◆ **EXERCISE**
From the listing below, retype exactly the line holding "left eye: (719, 335)", the line holding "left ankle: (471, 618)", and the lines between them; skip everything else.

◆ **PROVIDED ENTRIES**
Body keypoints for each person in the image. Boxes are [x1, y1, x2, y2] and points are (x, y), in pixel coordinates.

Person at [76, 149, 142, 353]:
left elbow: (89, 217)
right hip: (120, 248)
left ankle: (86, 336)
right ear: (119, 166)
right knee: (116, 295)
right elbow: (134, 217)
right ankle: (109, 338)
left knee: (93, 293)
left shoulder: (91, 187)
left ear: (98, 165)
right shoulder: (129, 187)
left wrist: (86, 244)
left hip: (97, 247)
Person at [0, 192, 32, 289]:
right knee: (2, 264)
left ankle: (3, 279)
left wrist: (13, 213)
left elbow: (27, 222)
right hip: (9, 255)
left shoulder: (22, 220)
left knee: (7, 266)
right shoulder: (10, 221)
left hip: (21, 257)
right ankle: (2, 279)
==
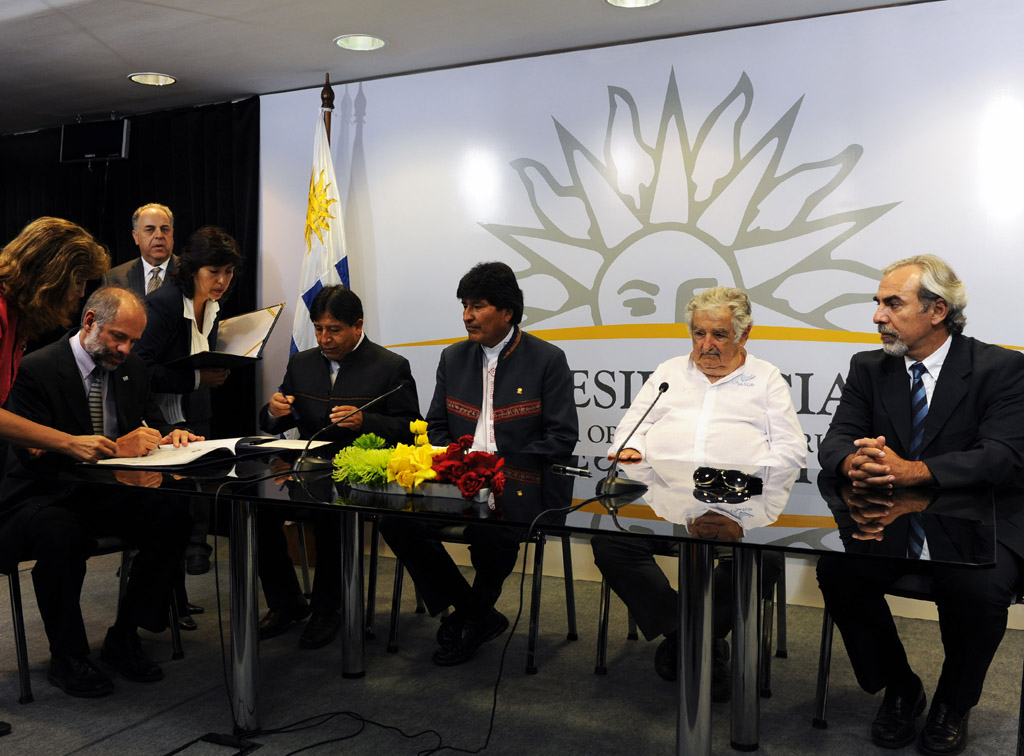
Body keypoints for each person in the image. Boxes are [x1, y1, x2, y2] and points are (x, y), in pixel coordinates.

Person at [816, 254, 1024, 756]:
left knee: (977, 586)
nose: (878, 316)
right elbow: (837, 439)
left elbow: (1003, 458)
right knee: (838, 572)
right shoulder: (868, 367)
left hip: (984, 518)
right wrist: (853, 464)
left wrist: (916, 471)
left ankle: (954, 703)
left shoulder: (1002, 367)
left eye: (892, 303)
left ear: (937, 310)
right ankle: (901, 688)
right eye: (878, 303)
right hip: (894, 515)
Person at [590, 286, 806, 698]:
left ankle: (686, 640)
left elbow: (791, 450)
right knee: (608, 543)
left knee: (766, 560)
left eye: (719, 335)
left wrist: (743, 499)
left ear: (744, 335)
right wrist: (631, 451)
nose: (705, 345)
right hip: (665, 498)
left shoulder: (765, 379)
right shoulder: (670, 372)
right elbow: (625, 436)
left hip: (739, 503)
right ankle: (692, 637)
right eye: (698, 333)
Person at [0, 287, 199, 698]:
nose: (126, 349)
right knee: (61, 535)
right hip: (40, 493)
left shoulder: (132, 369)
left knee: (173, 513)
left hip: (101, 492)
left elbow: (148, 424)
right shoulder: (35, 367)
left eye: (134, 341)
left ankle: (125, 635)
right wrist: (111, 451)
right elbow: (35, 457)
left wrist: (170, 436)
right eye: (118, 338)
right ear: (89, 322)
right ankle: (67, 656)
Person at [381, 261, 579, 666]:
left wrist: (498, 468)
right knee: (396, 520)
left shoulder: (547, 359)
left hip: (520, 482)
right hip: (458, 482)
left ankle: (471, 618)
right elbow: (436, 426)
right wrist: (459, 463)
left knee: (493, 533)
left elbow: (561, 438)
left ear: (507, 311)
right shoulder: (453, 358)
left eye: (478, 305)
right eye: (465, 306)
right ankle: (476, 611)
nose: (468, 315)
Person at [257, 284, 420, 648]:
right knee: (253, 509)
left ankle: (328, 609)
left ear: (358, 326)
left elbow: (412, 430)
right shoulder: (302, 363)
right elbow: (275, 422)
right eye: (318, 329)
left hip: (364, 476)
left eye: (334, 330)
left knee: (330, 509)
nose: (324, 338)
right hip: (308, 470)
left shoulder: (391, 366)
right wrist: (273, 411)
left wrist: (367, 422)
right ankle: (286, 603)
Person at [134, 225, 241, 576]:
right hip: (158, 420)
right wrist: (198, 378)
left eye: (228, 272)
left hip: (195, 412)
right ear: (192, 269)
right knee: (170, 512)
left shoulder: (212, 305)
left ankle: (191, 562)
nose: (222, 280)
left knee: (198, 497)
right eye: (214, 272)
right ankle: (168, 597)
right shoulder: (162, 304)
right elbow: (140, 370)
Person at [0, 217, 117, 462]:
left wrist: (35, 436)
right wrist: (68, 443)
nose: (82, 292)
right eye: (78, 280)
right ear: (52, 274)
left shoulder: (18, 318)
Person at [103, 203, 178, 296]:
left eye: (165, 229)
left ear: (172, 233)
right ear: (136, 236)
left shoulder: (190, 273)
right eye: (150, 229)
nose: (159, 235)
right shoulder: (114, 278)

◆ **ANSWER BOX**
left eye: (719, 335)
left wrist: (743, 499)
left ear: (744, 335)
right wrist: (631, 451)
nose: (705, 345)
right hip: (665, 498)
left shoulder: (765, 379)
right shoulder: (670, 372)
right elbow: (625, 436)
left hip: (739, 503)
right ankle: (692, 637)
right eye: (698, 333)
Person at [0, 287, 199, 698]:
nose: (126, 349)
right knee: (61, 535)
right hip: (40, 493)
left shoulder: (132, 369)
left knee: (173, 513)
left hip: (101, 492)
left elbow: (148, 424)
right shoulder: (35, 367)
left eye: (134, 341)
left ankle: (125, 635)
right wrist: (111, 451)
right elbow: (35, 457)
left wrist: (170, 436)
right eye: (118, 338)
right ear: (89, 322)
right ankle: (67, 656)
Person at [381, 261, 579, 666]:
left wrist: (498, 468)
right knee: (396, 520)
left shoulder: (547, 359)
left hip: (520, 482)
right hip: (458, 482)
left ankle: (471, 618)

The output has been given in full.